* **Try it**
Return all lines from the entries below in which the word "Vila" is present.

Start of Block

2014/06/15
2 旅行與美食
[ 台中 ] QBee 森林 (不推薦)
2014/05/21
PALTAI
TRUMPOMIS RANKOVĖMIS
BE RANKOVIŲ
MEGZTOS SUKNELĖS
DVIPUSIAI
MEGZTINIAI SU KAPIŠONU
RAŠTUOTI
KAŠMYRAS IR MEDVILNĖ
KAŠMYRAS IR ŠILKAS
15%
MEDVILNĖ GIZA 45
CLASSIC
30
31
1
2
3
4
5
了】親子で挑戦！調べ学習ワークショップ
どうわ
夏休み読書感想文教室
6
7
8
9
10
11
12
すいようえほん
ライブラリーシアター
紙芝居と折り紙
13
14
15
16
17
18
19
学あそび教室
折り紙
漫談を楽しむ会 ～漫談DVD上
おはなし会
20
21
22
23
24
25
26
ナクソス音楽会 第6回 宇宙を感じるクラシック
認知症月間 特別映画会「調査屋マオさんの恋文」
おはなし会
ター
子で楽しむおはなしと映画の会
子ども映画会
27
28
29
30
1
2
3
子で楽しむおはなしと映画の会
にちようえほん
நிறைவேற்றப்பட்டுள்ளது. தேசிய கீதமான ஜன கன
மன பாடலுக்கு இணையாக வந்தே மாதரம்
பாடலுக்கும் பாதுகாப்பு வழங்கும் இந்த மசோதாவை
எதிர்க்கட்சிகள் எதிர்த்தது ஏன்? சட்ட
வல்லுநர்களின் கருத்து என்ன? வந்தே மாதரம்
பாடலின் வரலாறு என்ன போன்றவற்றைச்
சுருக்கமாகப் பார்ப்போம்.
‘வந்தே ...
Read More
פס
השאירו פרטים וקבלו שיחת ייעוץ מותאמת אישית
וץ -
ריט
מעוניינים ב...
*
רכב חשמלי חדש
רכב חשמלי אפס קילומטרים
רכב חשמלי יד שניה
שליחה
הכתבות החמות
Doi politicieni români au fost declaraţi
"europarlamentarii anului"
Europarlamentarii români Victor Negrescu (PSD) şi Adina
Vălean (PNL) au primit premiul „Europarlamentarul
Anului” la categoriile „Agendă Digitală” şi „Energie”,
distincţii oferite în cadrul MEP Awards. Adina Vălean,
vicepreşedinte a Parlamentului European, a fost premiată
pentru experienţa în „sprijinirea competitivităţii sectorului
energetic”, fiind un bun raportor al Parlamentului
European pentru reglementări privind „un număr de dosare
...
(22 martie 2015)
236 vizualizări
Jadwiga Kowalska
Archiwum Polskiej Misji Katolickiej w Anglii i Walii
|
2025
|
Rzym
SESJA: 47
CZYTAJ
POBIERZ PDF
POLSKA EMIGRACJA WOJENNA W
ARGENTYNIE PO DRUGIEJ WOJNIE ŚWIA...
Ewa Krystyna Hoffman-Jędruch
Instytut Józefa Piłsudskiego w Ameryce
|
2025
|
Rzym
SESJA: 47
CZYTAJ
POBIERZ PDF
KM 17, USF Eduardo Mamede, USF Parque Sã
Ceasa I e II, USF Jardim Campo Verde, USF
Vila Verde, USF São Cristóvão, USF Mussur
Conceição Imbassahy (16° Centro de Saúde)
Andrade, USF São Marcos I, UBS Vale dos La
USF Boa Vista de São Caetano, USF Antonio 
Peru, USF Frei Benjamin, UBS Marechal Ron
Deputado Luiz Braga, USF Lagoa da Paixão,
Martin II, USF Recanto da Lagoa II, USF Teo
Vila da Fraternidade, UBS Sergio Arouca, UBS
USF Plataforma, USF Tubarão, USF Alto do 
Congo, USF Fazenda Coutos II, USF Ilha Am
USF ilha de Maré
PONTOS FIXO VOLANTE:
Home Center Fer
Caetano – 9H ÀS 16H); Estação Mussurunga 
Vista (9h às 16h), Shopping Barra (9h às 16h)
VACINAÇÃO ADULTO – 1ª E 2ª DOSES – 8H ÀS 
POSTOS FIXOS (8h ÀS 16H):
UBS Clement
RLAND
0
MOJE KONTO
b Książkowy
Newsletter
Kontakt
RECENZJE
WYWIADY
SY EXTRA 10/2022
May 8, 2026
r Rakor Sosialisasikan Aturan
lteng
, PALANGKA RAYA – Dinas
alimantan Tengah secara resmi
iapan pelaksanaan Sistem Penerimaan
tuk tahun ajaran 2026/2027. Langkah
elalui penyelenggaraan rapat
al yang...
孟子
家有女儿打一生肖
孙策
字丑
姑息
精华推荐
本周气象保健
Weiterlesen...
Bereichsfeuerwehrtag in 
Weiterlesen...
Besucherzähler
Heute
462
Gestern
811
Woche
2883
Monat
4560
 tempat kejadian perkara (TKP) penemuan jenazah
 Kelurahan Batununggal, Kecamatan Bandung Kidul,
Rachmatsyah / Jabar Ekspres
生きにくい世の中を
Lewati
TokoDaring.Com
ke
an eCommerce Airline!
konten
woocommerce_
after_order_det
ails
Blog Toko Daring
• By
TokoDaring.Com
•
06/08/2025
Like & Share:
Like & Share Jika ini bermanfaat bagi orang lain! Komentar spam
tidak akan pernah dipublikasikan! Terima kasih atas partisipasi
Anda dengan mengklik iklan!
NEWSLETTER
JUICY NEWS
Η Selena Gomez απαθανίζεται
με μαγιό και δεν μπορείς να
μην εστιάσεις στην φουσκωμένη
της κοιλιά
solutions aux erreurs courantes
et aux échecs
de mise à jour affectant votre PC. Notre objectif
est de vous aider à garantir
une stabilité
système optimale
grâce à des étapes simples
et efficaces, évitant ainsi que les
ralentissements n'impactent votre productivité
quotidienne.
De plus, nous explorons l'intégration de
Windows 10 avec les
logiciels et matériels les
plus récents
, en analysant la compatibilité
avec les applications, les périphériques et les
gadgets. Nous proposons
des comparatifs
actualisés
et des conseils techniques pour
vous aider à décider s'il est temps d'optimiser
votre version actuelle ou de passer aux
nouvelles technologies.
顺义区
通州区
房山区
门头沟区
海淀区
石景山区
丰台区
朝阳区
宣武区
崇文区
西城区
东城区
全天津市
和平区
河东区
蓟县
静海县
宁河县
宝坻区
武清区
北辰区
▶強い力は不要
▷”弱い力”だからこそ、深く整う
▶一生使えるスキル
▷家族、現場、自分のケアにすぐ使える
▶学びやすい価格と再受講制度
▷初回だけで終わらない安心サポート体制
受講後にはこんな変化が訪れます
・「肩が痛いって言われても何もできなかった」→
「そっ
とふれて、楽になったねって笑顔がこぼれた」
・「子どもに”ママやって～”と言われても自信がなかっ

End of Block

* **Result of this exercise**
Vila Verde, USF São Cristóvão, USF Mussur
Vila da Fraternidade, UBS Sergio Arouca, UBS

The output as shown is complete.